(This site may be quiet for a while as I participate in the course.)
About this course
When was Stonehenge built? Who built it? How was it built? Why was it built? Answers cannot be promised to all of these, but we can get better at asking the questions and work towards solutions. We can look at how people have responded to Stonehenge. Most of all we can begin to think about what Stonehenge means to us.
What do I learn?
To understand present archaeological thinking about Stonehenge.
To evaluate responses to Stonehenge in art, literature, music, architecture and culture.
To consider your own response to Stonehenge, expressed through two peer-evaluated mini-essays.
What do I need too know?
No entry requirements. This MOOC is open to all.
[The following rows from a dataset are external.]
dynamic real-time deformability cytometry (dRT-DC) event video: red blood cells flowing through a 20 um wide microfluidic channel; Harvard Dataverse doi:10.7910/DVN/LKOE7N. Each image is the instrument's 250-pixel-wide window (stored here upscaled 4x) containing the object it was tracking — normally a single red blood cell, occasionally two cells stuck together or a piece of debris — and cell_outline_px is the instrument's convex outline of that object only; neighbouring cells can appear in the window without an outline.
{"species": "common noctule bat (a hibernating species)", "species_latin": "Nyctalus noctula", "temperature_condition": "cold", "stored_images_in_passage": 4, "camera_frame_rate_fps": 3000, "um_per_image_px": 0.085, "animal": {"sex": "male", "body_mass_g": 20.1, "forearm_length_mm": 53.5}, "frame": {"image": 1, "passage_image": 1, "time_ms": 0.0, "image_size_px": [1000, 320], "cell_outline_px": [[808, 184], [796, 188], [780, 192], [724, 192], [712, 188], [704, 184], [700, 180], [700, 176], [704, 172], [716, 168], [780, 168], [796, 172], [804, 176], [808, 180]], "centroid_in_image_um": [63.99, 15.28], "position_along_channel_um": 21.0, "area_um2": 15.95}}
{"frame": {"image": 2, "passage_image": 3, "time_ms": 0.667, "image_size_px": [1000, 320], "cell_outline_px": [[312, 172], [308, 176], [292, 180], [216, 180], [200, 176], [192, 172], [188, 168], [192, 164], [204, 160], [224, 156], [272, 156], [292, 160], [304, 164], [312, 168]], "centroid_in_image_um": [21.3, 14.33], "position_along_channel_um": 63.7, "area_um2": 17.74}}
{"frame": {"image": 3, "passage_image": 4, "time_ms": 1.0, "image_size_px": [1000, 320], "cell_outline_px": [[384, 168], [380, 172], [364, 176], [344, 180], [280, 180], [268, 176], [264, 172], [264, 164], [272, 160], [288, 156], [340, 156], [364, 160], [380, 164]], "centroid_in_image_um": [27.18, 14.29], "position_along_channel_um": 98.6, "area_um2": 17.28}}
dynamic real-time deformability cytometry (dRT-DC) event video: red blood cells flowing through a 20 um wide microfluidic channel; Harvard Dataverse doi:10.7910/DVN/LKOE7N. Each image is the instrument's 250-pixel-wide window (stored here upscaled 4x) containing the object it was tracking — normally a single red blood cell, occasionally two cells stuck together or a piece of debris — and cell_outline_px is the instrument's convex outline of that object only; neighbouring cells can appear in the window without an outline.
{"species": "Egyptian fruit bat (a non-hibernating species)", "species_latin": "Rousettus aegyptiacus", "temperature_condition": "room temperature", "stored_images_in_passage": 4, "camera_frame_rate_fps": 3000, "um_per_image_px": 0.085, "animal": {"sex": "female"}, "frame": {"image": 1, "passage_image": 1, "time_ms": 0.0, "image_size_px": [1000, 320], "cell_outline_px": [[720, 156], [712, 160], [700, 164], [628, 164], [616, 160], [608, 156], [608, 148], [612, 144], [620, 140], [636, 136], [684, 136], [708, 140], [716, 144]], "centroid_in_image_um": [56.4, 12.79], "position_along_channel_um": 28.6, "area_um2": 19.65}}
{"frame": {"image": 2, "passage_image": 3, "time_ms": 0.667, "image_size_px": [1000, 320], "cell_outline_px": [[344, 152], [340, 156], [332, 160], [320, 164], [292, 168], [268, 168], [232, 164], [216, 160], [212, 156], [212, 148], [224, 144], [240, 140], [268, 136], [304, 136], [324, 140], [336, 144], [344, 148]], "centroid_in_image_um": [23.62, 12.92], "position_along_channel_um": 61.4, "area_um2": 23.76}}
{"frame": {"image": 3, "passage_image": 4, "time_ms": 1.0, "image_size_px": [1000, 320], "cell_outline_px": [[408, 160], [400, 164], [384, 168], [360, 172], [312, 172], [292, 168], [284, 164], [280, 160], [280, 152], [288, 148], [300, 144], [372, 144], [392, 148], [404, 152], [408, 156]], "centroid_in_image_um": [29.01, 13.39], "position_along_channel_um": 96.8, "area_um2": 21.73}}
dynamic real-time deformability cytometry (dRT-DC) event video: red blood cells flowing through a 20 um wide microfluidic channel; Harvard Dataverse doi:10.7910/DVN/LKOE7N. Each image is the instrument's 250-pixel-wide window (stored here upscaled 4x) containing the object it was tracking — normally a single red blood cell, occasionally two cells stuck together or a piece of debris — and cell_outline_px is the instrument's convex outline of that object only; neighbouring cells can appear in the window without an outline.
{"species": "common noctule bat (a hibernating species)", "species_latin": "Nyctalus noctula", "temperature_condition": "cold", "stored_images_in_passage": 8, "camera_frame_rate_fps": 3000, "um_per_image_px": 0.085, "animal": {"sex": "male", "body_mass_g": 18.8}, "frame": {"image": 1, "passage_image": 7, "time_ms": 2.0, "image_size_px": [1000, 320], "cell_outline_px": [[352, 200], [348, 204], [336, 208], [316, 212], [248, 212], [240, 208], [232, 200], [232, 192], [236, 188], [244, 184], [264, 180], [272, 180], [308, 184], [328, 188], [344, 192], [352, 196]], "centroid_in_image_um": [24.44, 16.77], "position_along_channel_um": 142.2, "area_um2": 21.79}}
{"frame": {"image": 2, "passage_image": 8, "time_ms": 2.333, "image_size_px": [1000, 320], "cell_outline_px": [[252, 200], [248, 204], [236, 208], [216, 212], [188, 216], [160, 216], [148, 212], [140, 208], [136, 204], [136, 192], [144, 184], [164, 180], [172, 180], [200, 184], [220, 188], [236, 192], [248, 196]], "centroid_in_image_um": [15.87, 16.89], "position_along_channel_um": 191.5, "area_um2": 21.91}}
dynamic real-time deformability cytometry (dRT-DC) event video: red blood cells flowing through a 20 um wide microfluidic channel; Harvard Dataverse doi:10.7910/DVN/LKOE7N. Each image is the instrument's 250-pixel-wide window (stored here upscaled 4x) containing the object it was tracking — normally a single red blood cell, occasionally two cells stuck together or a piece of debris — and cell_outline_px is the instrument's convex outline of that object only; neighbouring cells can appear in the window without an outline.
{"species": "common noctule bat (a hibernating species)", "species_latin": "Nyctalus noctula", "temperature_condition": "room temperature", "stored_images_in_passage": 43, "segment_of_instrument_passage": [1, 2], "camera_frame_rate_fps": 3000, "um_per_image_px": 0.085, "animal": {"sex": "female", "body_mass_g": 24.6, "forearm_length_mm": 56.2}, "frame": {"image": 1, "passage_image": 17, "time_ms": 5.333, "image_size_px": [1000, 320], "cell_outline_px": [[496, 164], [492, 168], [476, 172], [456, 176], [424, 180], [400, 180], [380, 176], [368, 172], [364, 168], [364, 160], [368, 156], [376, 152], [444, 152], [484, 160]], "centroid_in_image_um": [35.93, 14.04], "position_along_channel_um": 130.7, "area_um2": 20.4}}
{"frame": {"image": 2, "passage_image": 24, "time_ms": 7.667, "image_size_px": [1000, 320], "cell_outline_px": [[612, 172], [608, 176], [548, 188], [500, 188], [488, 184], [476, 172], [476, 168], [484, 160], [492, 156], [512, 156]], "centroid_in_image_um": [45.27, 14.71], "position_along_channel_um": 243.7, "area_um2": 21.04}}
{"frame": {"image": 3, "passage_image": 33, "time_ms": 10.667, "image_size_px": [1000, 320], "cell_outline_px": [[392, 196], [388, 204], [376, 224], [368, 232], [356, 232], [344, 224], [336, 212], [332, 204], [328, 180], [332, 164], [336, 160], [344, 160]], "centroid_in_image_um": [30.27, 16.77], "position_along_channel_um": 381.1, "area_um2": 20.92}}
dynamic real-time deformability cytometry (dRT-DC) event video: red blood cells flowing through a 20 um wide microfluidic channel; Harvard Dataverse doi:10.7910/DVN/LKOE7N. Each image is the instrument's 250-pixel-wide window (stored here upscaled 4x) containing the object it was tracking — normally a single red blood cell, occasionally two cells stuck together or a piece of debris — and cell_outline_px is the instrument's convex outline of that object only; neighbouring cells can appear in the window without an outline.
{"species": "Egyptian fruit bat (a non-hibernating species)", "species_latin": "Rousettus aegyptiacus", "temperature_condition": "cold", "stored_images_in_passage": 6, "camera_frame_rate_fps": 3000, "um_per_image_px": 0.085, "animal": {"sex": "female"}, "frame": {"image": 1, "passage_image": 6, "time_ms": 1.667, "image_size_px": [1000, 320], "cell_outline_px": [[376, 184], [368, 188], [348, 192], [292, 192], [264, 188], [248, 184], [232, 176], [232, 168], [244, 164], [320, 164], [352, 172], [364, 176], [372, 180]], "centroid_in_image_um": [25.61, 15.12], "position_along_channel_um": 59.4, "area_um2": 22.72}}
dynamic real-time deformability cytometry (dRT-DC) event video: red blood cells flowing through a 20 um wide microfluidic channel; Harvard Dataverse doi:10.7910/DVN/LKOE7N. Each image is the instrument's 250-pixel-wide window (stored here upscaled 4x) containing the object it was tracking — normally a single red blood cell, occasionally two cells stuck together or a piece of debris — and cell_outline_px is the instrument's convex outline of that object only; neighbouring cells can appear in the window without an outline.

Chapter 1: The Stonehenge Landscape Stonehenge as a landscape of prehistoric sites. A historical context: the Mesolithic, the Neolithic and the building of the Stonehenge.
Chapter 2: Who built Stonehenge? Theories: when, by whom, how and why.
Chapter 3: Stonehenge Problems Context - the Stonehenge landscape: problems with transportation and erection. Part destruction - why and how?
Chapter 4: Responses to Stonehenge An array of responses: Geoffrey of Monmouth (1138); the antiquarian tradition, the temple and astronomic alignments traditions; various amateur theories; the archaeological traditions. Stonehenge, Woodhenge: monuments in a landscape
Chapter 5: Cultural Contexts Stonehenge in fiction, poetry, music, art and popular culture.
Chapter 6: Stonehenge Today Stonehenge as a cultural icon, emblem of Britain, World Heritage site and sacred space. Blick Mead as the cradle of Stonehenge.
Chapter 7: Reassessing Stonehenge Written activity as an assessment
Chapter 8: Responses to Stonehenge Examination of students' responses through their essays. Integration of blog, Wiki, Twitter and eBook as a way of continuing the discussion after the course.
Approximately two hours per week for watching video lectures, completing quizzes and homework assignments.